Perbaikan Sistem Outsourcing: Fokus pada Jaminan Pekerja
Menurut Wijayanto, perbaikan utama sistem outsourcing terletak pada kepastian jaminan bagi para pekerja. Hal ini mencakup akses terhadap jaminan kesehatan, seperti BPJS Kesehatan, dan perlindungan hukum melalui kontrak kerja yang lebih jelas dan transparan. Kontrak tersebut harus mencantumkan hak dan kewajiban pekerja dan perusahaan penyalur tenaga kerja dengan rinci.
Selain itu, standar pendapatan yang lebih memadai juga perlu diterapkan bagi tenaga kerja alih daya. Pemerintah juga dapat memberikan insentif kebijakan kepada perusahaan penyalur tenaga kerja alih daya untuk mendorong perbaikan sistem. Namun, yang paling penting, kata Wijayanto, adalah memastikan implementasi efektif dari kebijakan perbaikan sistem outsourcing tersebut.

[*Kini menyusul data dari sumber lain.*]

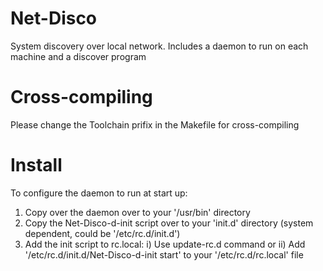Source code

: # Net-Disco
System discovery over local network. Includes a daemon to run on each machine and a discover program

# Cross-compiling
Please change the Toolchain prifix in the Makefile for cross-compiling

# Install
To configure the daemon to run at start up:
1) Copy over the daemon over to your '/usr/bin' directory
2) Copy the Net-Disco-d-init script over to your 'init.d' directory (system dependent, could be '/etc/rc.d/init.d')
3) Add the init script to rc.local:
	i) Use update-rc.d command
		or
	ii) Add '/etc/rc.d/init.d/Net-Disco-d-init start' to your '/etc/rc.d/rc.local' file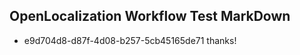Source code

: ## OpenLocalization Workflow Test MarkDown
* e9d704d8-d87f-4d08-b257-5cb45165de71 
thanks!<!--HONumber=Mar16_HO2-->
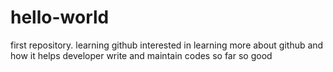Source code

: # hello-world
first repository. learning github
interested in learning more about github and how it helps developer write and maintain codes
so far so good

Wijayanto menekankan pentingnya "kepastian akses terhadap jaminan kesehatan, seperti BPJS Kesehatan, perlindungan hukum melalui kontrak yang lebih jelas dan transparan terkait hak dan kewajiban, dan standar pendapatan yang lebih memadai." Ia juga menambahkan bahwa pemerintah perlu memastikan implementasi kebijakan tersebut berjalan efektif.

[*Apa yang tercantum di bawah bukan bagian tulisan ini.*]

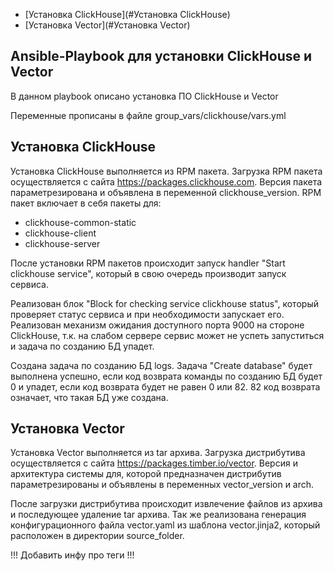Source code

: 
- [Установка ClickHouse](#Установка ClickHouse)
- [Установка Vector](#Установка Vector)

## Ansible-Playbook для установки ClickHouse и Vector
В данном playbook описано установка ПО ClickHouse и Vector

Переменные прописаны в файле group_vars/clickhouse/vars.yml

## Установка ClickHouse
Установка ClickHouse выполняется из RPM пакета. Загрузка RPM пакета осуществляется с сайта https://packages.clickhouse.com.
Версия пакета параметрезирована и объявлена в переменной clickhouse_version.
RPM пакет включает в себя пакеты для:
- clickhouse-common-static
- clickhouse-client
- clickhouse-server

После установки RPM пакетов происходит запуск handler "Start clickhouse service", который в свою очередь производит запуск сервиса.

Реализован блок "Block for checking service clickhouse status", который проверяет статус сервиса и при необходимости запускает его.
Реализован механизм ожидания доступного порта 9000 на стороне ClickHouse, т.к. на слабом сервере сервис может не успеть запуститься и задача по созданию БД упадет.

Создана задача по созданию БД logs. Задача "Create database" будет выполнена успешно, если код возврата команды по созданию БД будет 0 и упадет, если код возврата будет не равен 0 или 82. 82 код возврата означает, что такая БД уже создана.

## Установка Vector
Установка Vector выполняется из tar архива. Загрузка дистрибутива осуществляется с сайта https://packages.timber.io/vector.
Версия и архитектура системы для, которой предназначен дистрибутив параметрезированы и объявлены в переменных vector_version и arch.

После загрузки дистрибутива происходит извлечение файлов из архива и последующее удаление tar архива.
Так же реализована генерация конфигурационного файла vector.yaml из шаблона vector.jinja2, который расположен в директории source_folder.


!!! Добавить инфу про теги !!!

Sementara itu, Asosiasi Pengusaha Indonesia (Apindo) menyarankan perbaikan skema outsourcing untuk melindungi pekerja formal agar tidak beralih ke sektor informal yang minim perlindungan dan kepastian upah. Ketua Bidang Ketenagakerjaan Apindo, Bob Azam, mengingatkan potensi negatif dari penghentian sistem outsourcing, yaitu perpindahan pekerja ke sektor informal yang lebih rentan.
Tanggapan Berbagai Pihak dan Implikasinya
Pernyataan Presiden Prabowo Subianto dan berbagai tanggapan dari pihak terkait menunjukkan kompleksitas isu outsourcing di Indonesia. Di satu sisi, terdapat tuntutan untuk melindungi hak-hak pekerja dan meningkatkan kesejahteraan mereka. Di sisi lain, terdapat kekhawatiran akan dampak negatif terhadap iklim investasi dan perekonomian nasional jika sistem outsourcing dihapus secara tiba-tiba.

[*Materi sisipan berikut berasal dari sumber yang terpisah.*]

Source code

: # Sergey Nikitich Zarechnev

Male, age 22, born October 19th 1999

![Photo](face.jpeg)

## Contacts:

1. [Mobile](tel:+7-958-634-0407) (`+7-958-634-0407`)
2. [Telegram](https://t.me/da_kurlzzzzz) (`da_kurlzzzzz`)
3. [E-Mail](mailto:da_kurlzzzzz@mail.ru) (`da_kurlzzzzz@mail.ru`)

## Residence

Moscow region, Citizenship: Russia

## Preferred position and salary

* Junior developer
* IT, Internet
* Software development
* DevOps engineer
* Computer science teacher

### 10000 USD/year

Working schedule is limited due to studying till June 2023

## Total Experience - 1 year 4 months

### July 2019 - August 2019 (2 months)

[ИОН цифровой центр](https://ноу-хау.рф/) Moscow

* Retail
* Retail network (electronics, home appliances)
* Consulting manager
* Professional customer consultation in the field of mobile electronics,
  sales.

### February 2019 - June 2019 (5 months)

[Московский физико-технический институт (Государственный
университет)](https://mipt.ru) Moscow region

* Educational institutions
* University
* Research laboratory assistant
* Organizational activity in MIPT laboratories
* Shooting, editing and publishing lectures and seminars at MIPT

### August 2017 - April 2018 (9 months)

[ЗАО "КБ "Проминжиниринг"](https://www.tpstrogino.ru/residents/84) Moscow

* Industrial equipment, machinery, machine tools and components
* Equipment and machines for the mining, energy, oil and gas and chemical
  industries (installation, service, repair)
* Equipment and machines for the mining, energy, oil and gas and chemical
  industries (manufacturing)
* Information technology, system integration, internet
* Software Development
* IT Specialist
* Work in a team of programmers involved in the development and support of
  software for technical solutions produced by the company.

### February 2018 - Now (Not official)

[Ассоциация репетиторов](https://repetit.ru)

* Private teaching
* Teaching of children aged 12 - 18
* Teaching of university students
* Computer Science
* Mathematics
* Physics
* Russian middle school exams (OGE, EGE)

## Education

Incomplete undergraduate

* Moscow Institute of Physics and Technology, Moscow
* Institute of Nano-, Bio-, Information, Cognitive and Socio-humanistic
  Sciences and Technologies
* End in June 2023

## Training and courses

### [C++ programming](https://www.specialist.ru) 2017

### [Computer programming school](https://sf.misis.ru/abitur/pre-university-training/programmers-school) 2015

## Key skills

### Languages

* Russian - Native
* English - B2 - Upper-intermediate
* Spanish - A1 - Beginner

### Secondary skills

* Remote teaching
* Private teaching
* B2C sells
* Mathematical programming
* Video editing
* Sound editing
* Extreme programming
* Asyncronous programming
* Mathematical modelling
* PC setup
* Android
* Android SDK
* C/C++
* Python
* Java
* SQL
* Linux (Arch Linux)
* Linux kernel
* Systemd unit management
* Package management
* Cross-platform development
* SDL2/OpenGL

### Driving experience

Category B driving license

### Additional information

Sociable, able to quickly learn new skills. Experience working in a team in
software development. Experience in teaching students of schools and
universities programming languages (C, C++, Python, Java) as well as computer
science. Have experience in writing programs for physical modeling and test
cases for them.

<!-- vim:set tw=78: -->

Oleh karena itu, diperlukan pendekatan yang komprehensif dan terukur dalam memperbaiki sistem outsourcing. Fokus pada jaminan dan perlindungan pekerja, seperti yang disarankan oleh Wijayanto Samirin, tampaknya menjadi langkah yang lebih bijaksana dibandingkan dengan penghapusan total sistem tersebut. Hal ini memerlukan kolaborasi antara pemerintah, pengusaha, dan serikat pekerja untuk mencapai solusi yang adil dan berkelanjutan.
Perbaikan sistem outsourcing tidak hanya akan meningkatkan kesejahteraan pekerja, tetapi juga menciptakan iklim usaha yang lebih sehat dan berkelanjutan. Dengan jaminan yang memadai, pekerja alih daya akan lebih terlindungi dan termotivasi, sehingga produktivitas dan kualitas kerja dapat meningkat. Pada akhirnya, hal ini akan berdampak positif pada perekonomian nasional.
Implementasi kebijakan perbaikan ini membutuhkan pengawasan dan evaluasi yang ketat untuk memastikan efektivitasnya. Transparansi dan akuntabilitas menjadi kunci keberhasilan dalam memperbaiki sistem outsourcing dan menciptakan lingkungan kerja yang lebih adil dan bermartabat bagi seluruh pekerja di Indonesia.